Dalam hal yang terlingkup dalam aktivitas berbuat (fi’il) seperti shalat, pada pagi hari itu orang akil balig tersebut di atas belum berkewajiban mempelajari pengetahuan tentang shalat zhuhur karena waktunya belum tiba. Apabila ia mempelajari pengetahuan ini sebelum waktunya tiba, maka belajarnya hanya dipandang sebagai wajib dalam masa tangguh (fardh ‘ala al-faur). Apabila waktu zhuhur telah tiba, dalam arti ia berada dalam kondisi actual, ia hendaknya memperbaharui (tajdid) pengetahuannya tentang shalat zhuhur.
Dengan prinsip ini, mempelajari pengetahuan tentang haji belum “wajib secara langsung” bagi orang yang belum mampu dan bukan pada musim haji; demikian pula mempelajari pengetahuan tentang zakat bagi orang yang tidak mempunyai harta, dan mempelajari pengetahuan tentang puasa Ramadhan bagi orang yang berada di luar bulan Ramadhan.
Dalam hal yang terlingkup dalam aktivitas meninggalkan (tark) pun kewajiban disesuaikan dengan kondisi yang sedang terjadi (ma’yatajaddad min al-hal). Orang bisu tidak wajib mempelajari pengetahuan tentang perkataan yang dilarang, orang buta tidak wajib mempelajari pengetahuan tentang hal-hal yang diharamkan untuk dilihat, dan orang lumpuh yang tidak bisa duduk tidak wajib mempelajari tempat-tempat yang diharamkan untuk diduduki.
2. Kelompok Fardhu Kifayah
Pengetahuan pada kelompok ini cukup dipelajari oleh sebagian anggota penduduk suatu negeri. Apabila di antara penduduk suatu negeri tidak ada yang mempelajari pengetahuan ini, maka semua penduduk negeri tersebut berdosa. Namun, apabila ada seseorang di antara mereka yang mempelajarinya, maka telah cukup dan kewajiban tidak lagi menjadi beban penduduk lainnya.

**Data Tersedia**
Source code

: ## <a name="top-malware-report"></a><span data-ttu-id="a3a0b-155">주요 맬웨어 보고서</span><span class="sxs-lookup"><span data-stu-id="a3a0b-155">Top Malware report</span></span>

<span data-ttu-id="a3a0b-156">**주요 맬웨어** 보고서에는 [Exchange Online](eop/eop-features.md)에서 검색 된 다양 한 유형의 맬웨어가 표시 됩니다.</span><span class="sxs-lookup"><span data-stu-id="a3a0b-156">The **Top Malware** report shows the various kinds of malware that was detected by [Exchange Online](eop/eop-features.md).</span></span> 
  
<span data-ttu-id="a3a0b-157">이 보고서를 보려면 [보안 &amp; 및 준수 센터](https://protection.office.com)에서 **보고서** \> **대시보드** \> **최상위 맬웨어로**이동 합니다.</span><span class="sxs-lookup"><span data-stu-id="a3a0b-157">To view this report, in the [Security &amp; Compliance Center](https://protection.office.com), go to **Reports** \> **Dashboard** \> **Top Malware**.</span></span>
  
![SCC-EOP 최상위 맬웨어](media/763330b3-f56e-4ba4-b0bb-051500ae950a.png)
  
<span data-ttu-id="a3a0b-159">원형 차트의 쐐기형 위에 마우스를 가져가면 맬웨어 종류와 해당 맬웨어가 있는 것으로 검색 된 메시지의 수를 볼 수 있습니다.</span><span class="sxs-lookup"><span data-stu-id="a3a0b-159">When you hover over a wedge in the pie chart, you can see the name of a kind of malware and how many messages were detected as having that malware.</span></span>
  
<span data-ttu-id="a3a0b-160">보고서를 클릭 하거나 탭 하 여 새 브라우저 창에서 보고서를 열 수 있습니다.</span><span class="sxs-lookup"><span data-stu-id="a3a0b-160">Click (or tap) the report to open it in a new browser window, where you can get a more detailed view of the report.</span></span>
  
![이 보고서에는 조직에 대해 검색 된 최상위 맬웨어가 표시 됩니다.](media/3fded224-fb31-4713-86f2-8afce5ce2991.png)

**Tugas**
Sunting bagian teks tentang kewajiban mempelajari pengetahuan, mulai dari "Dengan prinsip ini, mempelajari" sampai dengan "luar bulan Ramadhan.", termasuk kedua batas itu. Tuliskan kembali bagian tersebut dengan mengganti "zakat" menjadi "sedekah".

**Penyelesaian Soal**
Dengan prinsip ini, mempelajari pengetahuan tentang haji belum “wajib secara langsung” bagi orang yang belum mampu dan bukan pada musim haji; demikian pula mempelajari pengetahuan tentang sedekah bagi orang yang tidak mempunyai harta, dan mempelajari pengetahuan tentang puasa Ramadhan bagi orang yang berada di luar bulan Ramadhan.